Material provided:

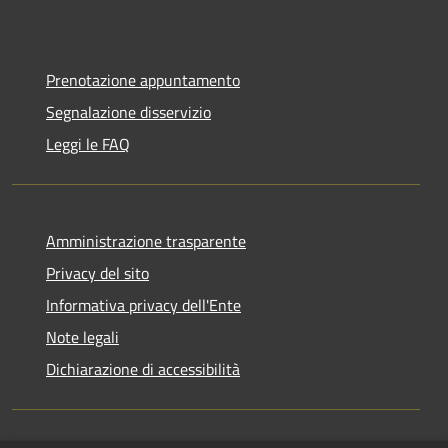
Prenotazione appuntamento
Segnalazione disservizio
Leggi le FAQ
Amministrazione trasparente
Privacy del sito
Informativa privacy dell'Ente
Note legali
Dichiarazione di accessibilità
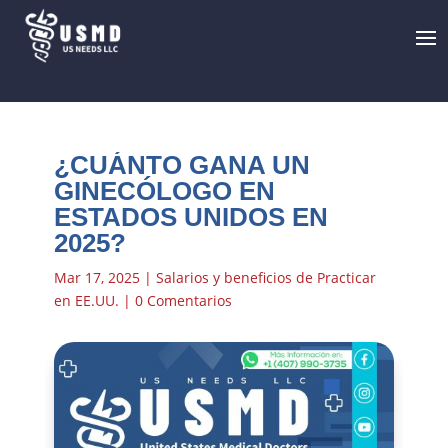
¿CUÁNTO GANA UN
GINECÓLOGO EN
ESTADOS UNIDOS EN
2025?
Mar 17, 2025
|
Salarios y beneficios de Practicar
en EE.UU.
|
0 Comentarios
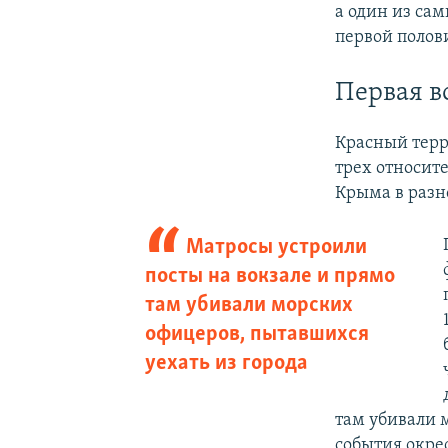
а один из сам
первой полови
Первая в
Красный терро
трех относит
Крыма в разн
Матросы устроили
посты на вокзале и прямо
там убивали морских
офицеров, пытавшихся
уехать из города
там убивали 
события окре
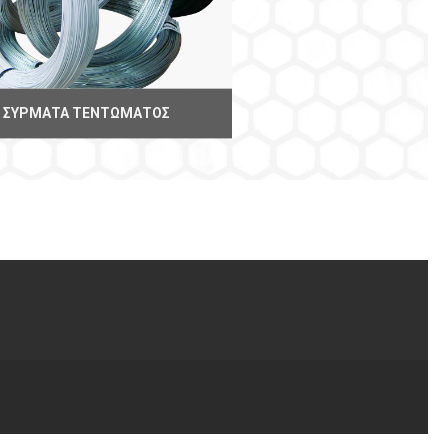
ΣΎΡΜΑΤΑ ΤΕΝΤΏΜΑΤΟΣ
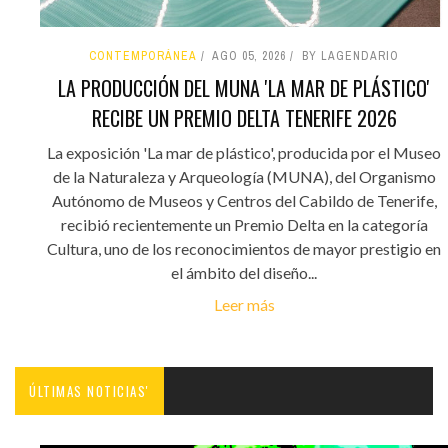
CONTEMPORÁNEA
AGO 05, 2026
BY LAGENDARIO
LA PRODUCCIÓN DEL MUNA 'LA MAR DE PLÁSTICO'
RECIBE UN PREMIO DELTA TENERIFE 2026
La exposición 'La mar de plástico', producida por el Museo
de la Naturaleza y Arqueología (MUNA), del Organismo
Autónomo de Museos y Centros del Cabildo de Tenerife,
recibió recientemente un Premio Delta en la categoría
Cultura, uno de los reconocimientos de mayor prestigio en
el ámbito del diseño...
Leer más
ÚLTIMAS NOTICIAS'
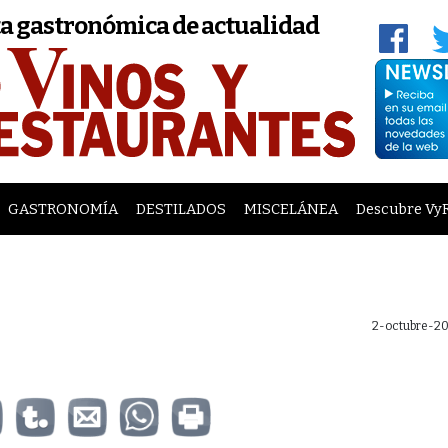
a gastronómica de actualidad
GASTRONOMÍA
DESTILADOS
MISCELÁNEA
Descubre Vy
2-octubre-20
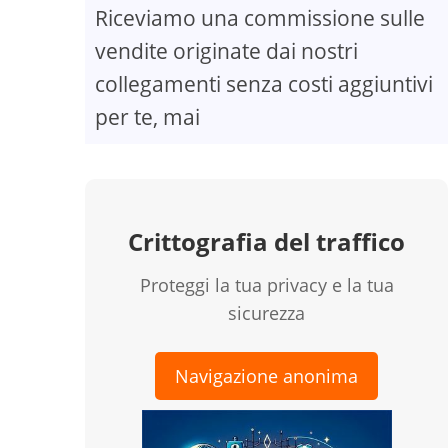
Riceviamo una commissione sulle
vendite originate dai nostri
collegamenti senza costi aggiuntivi
per te, mai
Crittografia del traffico
Proteggi la tua privacy e la tua
sicurezza
Navigazione anonima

Work to complete:
Give again every line of text in the material above, unchanged and in the same order. Leave the pictures out of your answer.

Answer:
Prenotazione appuntamento
Segnalazione disservizio
Leggi le FAQ
Amministrazione trasparente
Privacy del sito
Informativa privacy dell'Ente
Note legali
Dichiarazione di accessibilità
¿CUÁNTO GANA UN
GINECÓLOGO EN
ESTADOS UNIDOS EN
2025?
Mar 17, 2025
|
Salarios y beneficios de Practicar
en EE.UU.
|
0 Comentarios
а один из сам
первой полови
Первая в
Красный терро
трех относит
Крыма в разн
Матросы устроили
посты на вокзале и прямо
там убивали морских
офицеров, пытавшихся
уехать из города
там убивали 
события окре
ΣΎΡΜΑΤΑ ΤΕΝΤΏΜΑΤΟΣ
CONTEMPORÁNEA
AGO 05, 2026
BY LAGENDARIO
LA PRODUCCIÓN DEL MUNA 'LA MAR DE PLÁSTICO'
RECIBE UN PREMIO DELTA TENERIFE 2026
La exposición 'La mar de plástico', producida por el Museo
de la Naturaleza y Arqueología (MUNA), del Organismo
Autónomo de Museos y Centros del Cabildo de Tenerife,
recibió recientemente un Premio Delta en la categoría
Cultura, uno de los reconocimientos de mayor prestigio en
el ámbito del diseño...
Leer más
ÚLTIMAS NOTICIAS'
a gastronómica de actualidad
GASTRONOMÍA
DESTILADOS
MISCELÁNEA
Descubre Vy
2-octubre-20
Riceviamo una commissione sulle
vendite originate dai nostri
collegamenti senza costi aggiuntivi
per te, mai
Crittografia del traffico
Proteggi la tua privacy e la tua
sicurezza
Navigazione anonima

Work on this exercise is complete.